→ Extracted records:
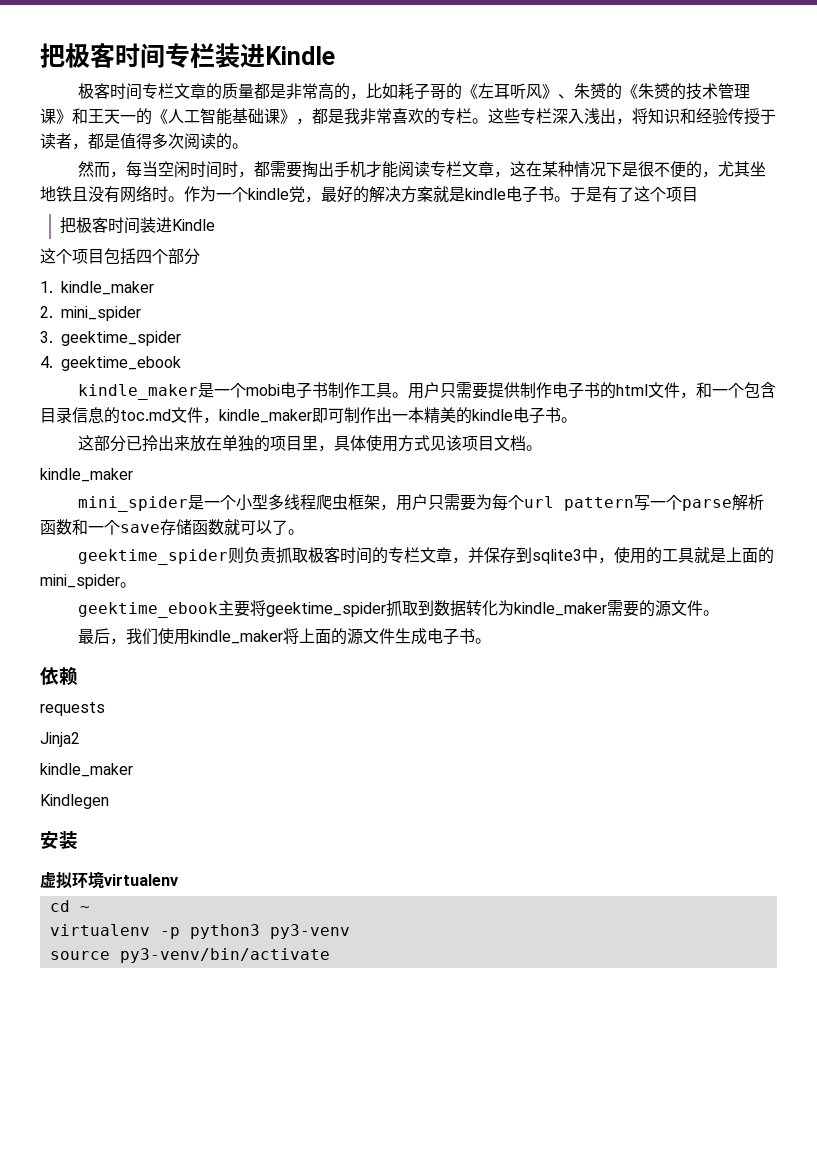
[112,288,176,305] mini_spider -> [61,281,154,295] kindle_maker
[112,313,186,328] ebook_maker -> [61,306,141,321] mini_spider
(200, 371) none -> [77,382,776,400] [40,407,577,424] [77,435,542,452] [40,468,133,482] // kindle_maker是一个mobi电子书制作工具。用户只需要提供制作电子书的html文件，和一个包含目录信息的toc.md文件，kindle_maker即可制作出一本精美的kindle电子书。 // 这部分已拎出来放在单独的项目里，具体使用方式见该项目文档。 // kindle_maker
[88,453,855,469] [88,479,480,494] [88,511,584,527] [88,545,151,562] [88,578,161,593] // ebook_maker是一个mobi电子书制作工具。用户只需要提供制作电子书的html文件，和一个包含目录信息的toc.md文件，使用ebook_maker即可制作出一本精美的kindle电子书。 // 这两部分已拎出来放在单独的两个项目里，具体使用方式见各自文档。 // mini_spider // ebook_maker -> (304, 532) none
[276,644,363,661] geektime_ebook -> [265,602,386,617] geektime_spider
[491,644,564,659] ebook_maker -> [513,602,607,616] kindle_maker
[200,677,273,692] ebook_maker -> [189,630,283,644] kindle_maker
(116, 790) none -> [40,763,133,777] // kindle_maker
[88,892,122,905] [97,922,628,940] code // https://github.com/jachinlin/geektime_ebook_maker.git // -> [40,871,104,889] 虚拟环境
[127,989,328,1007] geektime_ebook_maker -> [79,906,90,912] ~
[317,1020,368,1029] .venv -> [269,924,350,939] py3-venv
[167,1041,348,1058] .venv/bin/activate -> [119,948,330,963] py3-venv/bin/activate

→ Exercise goal:
Reproduce the data above in full, exactly as it is, with the pictures left out.

→ Finished exercise:
[112,288,176,305] mini_spider -> [61,281,154,295] kindle_maker
[112,313,186,328] ebook_maker -> [61,306,141,321] mini_spider
(200, 371) none -> [77,382,776,400] [40,407,577,424] [77,435,542,452] [40,468,133,482] // kindle_maker是一个mobi电子书制作工具。用户只需要提供制作电子书的html文件，和一个包含目录信息的toc.md文件，kindle_maker即可制作出一本精美的kindle电子书。 // 这部分已拎出来放在单独的项目里，具体使用方式见该项目文档。 // kindle_maker
[88,453,855,469] [88,479,480,494] [88,511,584,527] [88,545,151,562] [88,578,161,593] // ebook_maker是一个mobi电子书制作工具。用户只需要提供制作电子书的html文件，和一个包含目录信息的toc.md文件，使用ebook_maker即可制作出一本精美的kindle电子书。 // 这两部分已拎出来放在单独的两个项目里，具体使用方式见各自文档。 // mini_spider // ebook_maker -> (304, 532) none
[276,644,363,661] geektime_ebook -> [265,602,386,617] geektime_spider
[491,644,564,659] ebook_maker -> [513,602,607,616] kindle_maker
[200,677,273,692] ebook_maker -> [189,630,283,644] kindle_maker
(116, 790) none -> [40,763,133,777] // kindle_maker
[88,892,122,905] [97,922,628,940] code // https://github.com/jachinlin/geektime_ebook_maker.git // -> [40,871,104,889] 虚拟环境
[127,989,328,1007] geektime_ebook_maker -> [79,906,90,912] ~
[317,1020,368,1029] .venv -> [269,924,350,939] py3-venv
[167,1041,348,1058] .venv/bin/activate -> [119,948,330,963] py3-venv/bin/activate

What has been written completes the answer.